How to flatten a pandas dataframe with some columns as json?
Here's a solution using json_normalize()
again by using a custom function to get the data in the correct format understood by json_normalize
function.
import ast
from pandas.io.json import json_normalize
def only_dict(d):
'''
Convert json string representation of dictionary to a python dict
'''
return ast.literal_eval(d)
def list_of_dicts(ld):
'''
Create a mapping of the tuples formed after
converting json strings of list to a python list
'''
return dict([(list(d.values())[1], list(d.values())[0]) for d in ast.literal_eval(ld)])
A = json_normalize(df['columnA'].apply(only_dict).tolist()).add_prefix('columnA.')
B = json_normalize(df['columnB'].apply(list_of_dicts).tolist()).add_prefix('columnB.pos.')
Finally, join the DFs
on the common index to get:
df[['id', 'name']].join([A, B])
EDIT:- As per the comment by @MartijnPieters, the recommended way of decoding the json strings would be to use json.loads()
which is much faster when compared to using ast.literal_eval()
if you know that the data source is JSON.
The quickest seems to be:
import pandas as pd
import json
json_struct = json.loads(df.to_json(orient="records"))
df_flat = pd.io.json.json_normalize(json_struct) #use pd.io.json
TL;DR Copy-paste the following function and use it like this: flatten_nested_json_df(df)

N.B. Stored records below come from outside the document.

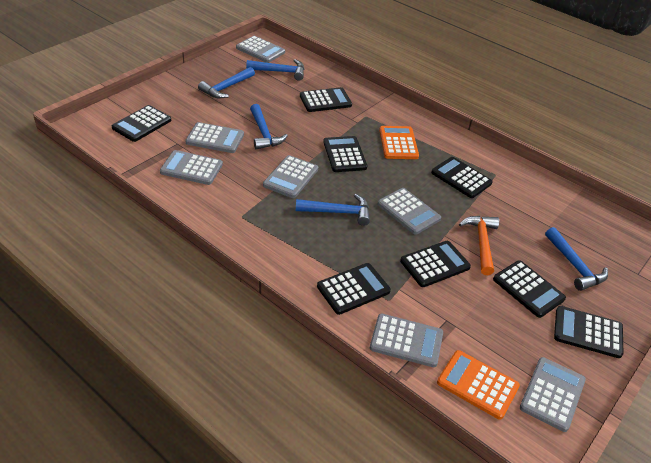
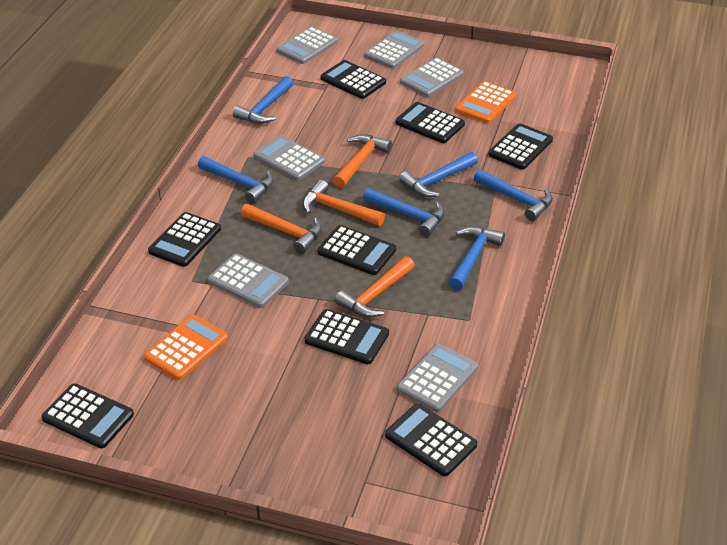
blue hammer: [198,67,255,98] [246,59,304,81] [250,104,288,150] [296,194,370,226] [545,227,608,291] = 5 -> [198,156,274,203] [233,76,293,124] [363,188,445,237] [399,152,478,197] [449,226,505,290] [474,169,553,221] = 6
grey calculator: [160,150,223,185] [185,122,244,153] [236,36,285,63] [263,155,318,198] [370,313,443,367] [378,188,441,235] [520,357,586,432] = 7 -> [208,253,289,308] [254,135,325,181] [276,26,338,64] [364,31,424,69] [397,344,478,412] [400,57,464,97] = 6
orange hammer: [459,216,499,275] = 1 -> [241,204,322,253] [303,180,385,226] [333,134,392,188] [335,256,415,318] = 4

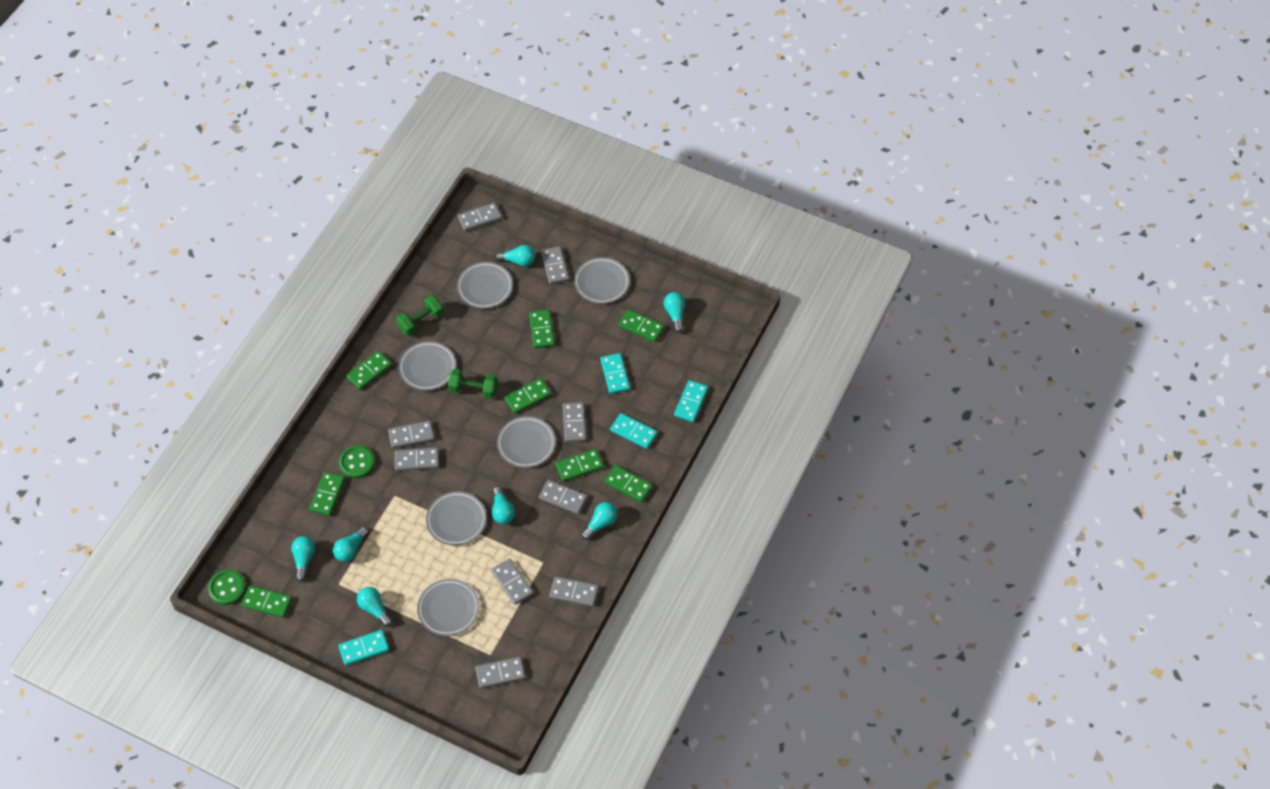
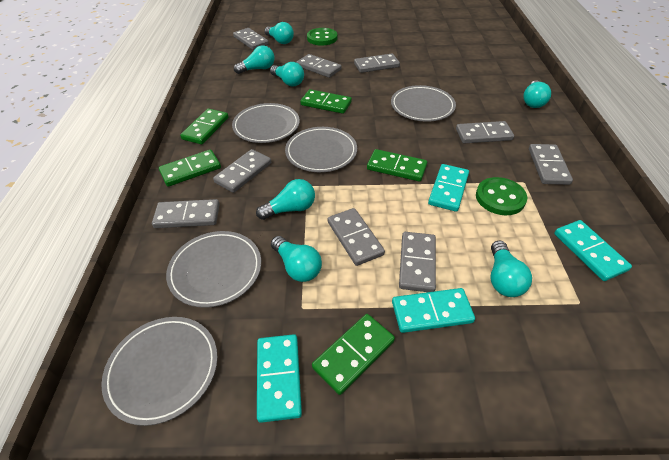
green domino: [241,585,292,618] [310,472,345,516] [347,351,392,390] [504,378,551,414] [529,310,555,349] [556,449,604,482] [604,465,652,503] [618,309,664,342] = 8 -> [159,149,221,187] [180,108,229,144] [300,89,352,114] [312,314,395,395] [367,149,427,182] = 5
green dumbbell: [396,295,444,336] [448,369,498,399] = 2 -> none = 0
grey plate: [399,341,456,391] [417,579,480,636] [426,491,486,546] [457,262,513,309] [497,416,556,468] [574,257,630,304] = 6 -> [101,317,218,426] [166,231,261,308] [232,103,300,143] [285,127,357,172] [391,85,456,122] = 5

This is the most general function I could come up with:
def flatten_nested_json_df(df):
df = df.reset_index()
print(f"original shape: {df.shape}")
print(f"original columns: {df.columns}")
# search for columns to explode/flatten
s = (df.applymap(type) == list).all()
list_columns = s[s].index.tolist()
s = (df.applymap(type) == dict).all()
dict_columns = s[s].index.tolist()
print(f"lists: {list_columns}, dicts: {dict_columns}")
while len(list_columns) > 0 or len(dict_columns) > 0:
new_columns = []
for col in dict_columns:
print(f"flattening: {col}")
# explode dictionaries horizontally, adding new columns
horiz_exploded = pd.json_normalize(df[col]).add_prefix(f'{col}.')
horiz_exploded.index = df.index
df = pd.concat([df, horiz_exploded], axis=1).drop(columns=[col])
new_columns.extend(horiz_exploded.columns) # inplace
for col in list_columns:
print(f"exploding: {col}")
# explode lists vertically, adding new columns
df = df.drop(columns=[col]).join(df[col].explode().to_frame())
new_columns.append(col)
# check if there are still dict o list fields to flatten
s = (df[new_columns].applymap(type) == list).all()
list_columns = s[s].index.tolist()
s = (df[new_columns].applymap(type) == dict).all()
dict_columns = s[s].index.tolist()
print(f"lists: {list_columns}, dicts: {dict_columns}")
print(f"final shape: {df.shape}")
print(f"final columns: {df.columns}")
return df
It takes a dataframe that may have nested lists and/or dicts in its columns, and recursively explodes/flattens those columns.
It uses pandas' pd.json_normalize
to explode the dictionaries (creating new columns), and pandas' explode
to explode the lists (creating new rows).
Simple to use:
# Test
df = pd.DataFrame(
columns=['id','name','columnA','columnB'],
data=[
[1,'John',{"dist": "600", "time": "0:12.10"},[{"pos": "1st", "value": "500"},{"pos": "2nd", "value": "300"},{"pos": "3rd", "value": "200"}, {"pos": "total", "value": "1000"}]],
[2,'Mike',{"dist": "600"},[{"pos": "1st", "value": "500"},{"pos": "2nd", "value": "300"},{"pos": "total", "value": "800"}]]
])
flatten_nested_json_df(df)
It's not the most efficient thing on earth, and it has the side effect of resetting your dataframe's index, but it gets the job done. Feel free to tweak it.